Last month, the Department of Labor awarded $500,000 in grants to assist Massachusetts, Montana, Rhode Island and the District of Columbia in funding feasibility studies on paid leave. Those studies will inform the development or implementation of paid family and medical leave programs at the state level -- seeking solutions that work for their unique communities.

But the fact is that we're already behind, and we simply need to move faster to catch up.

I'm not exaggerating or being dramatic when I talk about "the world stage," by the way. Because when we limit the career options of our most talented workers, we're failing to build an economy that can operate at its full potential. As the only developed country in the world that does not offer paid maternity leave, and one of the few that does not guarantee workers paid sick leave, we're jeopardizing our ability to keep up with other nations.

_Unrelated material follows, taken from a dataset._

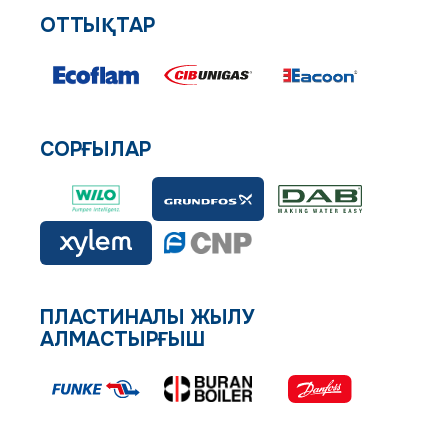
ОТТЫҚТАР
СОРҒЫЛАР
ПЛАСТИНАЛЫ ЖЫЛУ
АЛМАСТЫРҒЫШ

If we want to keep making the sort of economic progress we've seen in the past century, we've got to reshape today's and tomorrow's workplaces. Other countries have already figured this out.

Australia offers up to 18 weeks of parental leave with financial support. Brazil gives its women 120 days of maternity leave at full pay. Japan offers up to 14 weeks of paid maternity leave with slightly reduced salary and benefits. In fact, Prime Minister Abe has made "womenomics" -- or, increasing their GDP by boosting female labor force participation -- a key item on his governing agenda and realizes that increasing policies to support working families needs to be a key part of that agenda.

A couple months ago, the White House held its very first "Working Families Summit." In it, we brought together business leaders, educators, researchers, advocates, members of Congress, state and local government representatives, workers, and really anyone who wanted to participate, to talk about how we make sure the economy is working as well as it can for American families.

I'd like to see us arrive at a place where "Summits" dedicated to figuring this out are no longer necessary. When the common-sense, cultural statements we know to be true at home also ring true in our workplaces.

Because we can't say we stand for family values when so many women in the United States have to jeopardize their financial security just to take a few weeks off from work after giving birth.

We can't say we're for middle-class stability when a man has to sacrifice his economic security to care for his sick mother or wife.

Call it "womenomics," call it the "women's economic agenda," call it whatever you like. But don't make the mistake of assuming that women are the only ones who stand to benefit from these policies. Because by making our workplaces make sense for the long-standing realities of today's working women, men, and their families, our entire economy will benefit.

And the sooner we figure this out, the sooner each and every one of us will feel those benefits.